Le Rassemblement National a comme projet la fin du collège unique – pour aller vers un collège modulaire (concept emprunté au SNALC, syndicat d’enseignant·es). Un projet inique dont on sait que ce sont les élèves des classes populaires qui en seront les premiers impactés. Roger Chudeau, le monsieur éducation du parti, a été plus loin dans une récente interview. Il annonce un examen d’entrée en sixième pour accéder au collège. Claude Lelièvre, historien, revient sur cet examen qui avait cours dans la troisième et quatrième République.
Dans une interview au journal « Les Echos » Roger Chudeau , présenté comme le « référent ‘’école’’» de Marine Le Pen, a annoncé qu’en CM2, « un examen national » déterminerait l’entrée en sixième. Ceux qui échoueraient redoubleraient ou seraient orientés vers « des sixièmes d’adaptation ». Les classes de sixième et cinquième seraient communes aux collégiens, mais ils pourraient être réorientés avant la troisième.
« L’examen d’entrée en sixième » – qui est une référence plus ou moins mythique dans notre mémoire de l’École publique – a finalement duré fort peu de temps – à l’échelle de l’histoire – puisqu’il n’est apparu que vers la fin de la troisième République et qu’il a disparu vers la fin de la quatrième République.
Il a été créé par deux arrêtés successifs (du 1er septembre 1933 et du 13 février 1934 ) à la suite de la décision de rendre progressivement gratuit l’accès aux classes de l’enseignement secondaire des lycées et collèges publics – car, on l’oublie trop souvent, Jules Ferry avait institué la gratuité de l’enseignement primaire public, mais non celle du secondaire public. Les enfants du peuple d’une part, les enfants de privilégiés d’autre part.
A la » barrière de l’argent » qui jusque-là limitait l’accès à l’enseignement secondaire aux classes socialement favorisées – à l’exception des rares boursiers triés sur le volet par des concours de bourses difficiles – est substituée une autre » barrière » – un examen d’entrée, car il n’est pas envisagé un seul instant que l’école de l’élite – le secondaire – soit « submergée » par l’entrée massive des enfants du peuple.
Le décret du 23 novembre 1956 supprime » l’examen d’entrée en sixième pour les élèves de l’enseignement public dont les résultats de la dernière année scolaire auront été égaux ou supérieurs à la moyenne « . De fait, il y a eu plusieurs étapes jusqu’à son extinction.

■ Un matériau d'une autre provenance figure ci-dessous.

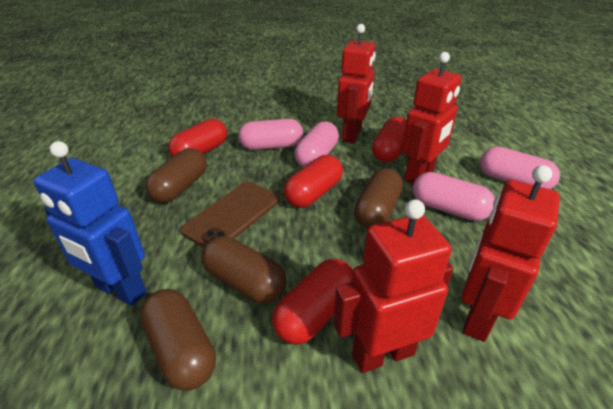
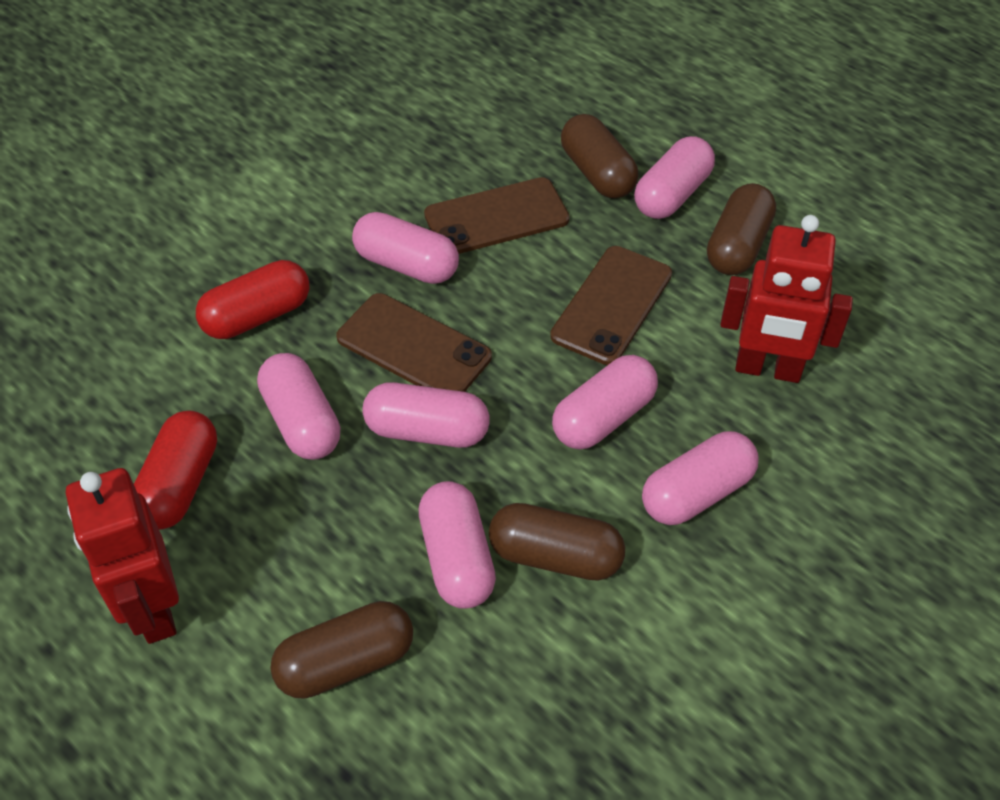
blue robot: [34,141,147,306] = 1 -> none = 0
brown phone: [180,182,280,248] = 1 -> [336,293,492,392] [424,177,570,254] [550,246,672,365] = 3
pink capsule: [238,119,303,150] [295,121,339,167] [413,172,495,221] [480,146,560,189] = 4 -> [257,353,341,460] [352,212,459,284] [362,382,490,448] [419,481,496,609] [552,355,658,449] [634,136,715,219] [642,431,759,525] = 7
red capsule: [168,118,227,157] [272,259,353,344] [284,155,343,208] [372,117,407,162] = 4 -> [134,410,217,530] [196,260,309,339] = 2
red robot: [333,199,453,373] [337,24,376,143] [402,52,462,184] [462,165,560,342] = 4 -> [66,468,179,644] [720,215,853,383] = 2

Le 23 novembre 1956, l’examen a été supprimé par décret, mais seulement pour les élèves du public dont les résultats en dernière année d’élémentaire étaient supérieurs ou égaux à la moyenne. Il demeurait pour les autres et pour les élèves du privé.
Simultanément, on a commencé à débattre d’un report de l’âge de la fin de la scolarité obligatoire. Cela s’est fait en 1959 : il a été décrété que les enfants ayant 6 ans cette année-là devraient être scolarisés jusqu’à 16 ans. Le passage de 14 à 16 ans est donc devenu effectif en 1967 – lorsque ces enfants ont eu 14 ans.
Entre-temps, en 1963, on a créé le collège d’enseignement secondaire, un établissement unique qui allait accueillir tous les élèves de 11-12 ans jusqu’à 15-16 ans. On s’était aperçu que souvent les enfants de milieux populaires ne demandaient pas l’entrée en sixième pour des raisons financières. Les établissements étaient très dispersés et, faute de ramassage scolaire, il fallait payer l’internat.
L’examen d’entrée en sixième ne comptait que trois épreuves – une dictée, des maths et un compte rendu après lecture d’un texte – et était moins complet que le certificat d’études que l’on passait à 14 ans. En plus, en raison des coefficients, il suffisait d’obtenir un bon résultat en maths pour l’avoir.
En fait, cet examen a peu à peu disparu. Avec la création des CES, on a d’abord demandé à tous les élèves de CM2 de présenter un dossier de passage. Lorsque l’un d’eux était recalé, il pouvait demander à passer, en appel, l’examen d’entrée en sixième. Puis, lorsqu’en 1972 les CES ont fini par mailler le pays, pratiquement tous les élèves y ont été admis, après avis d’une commission.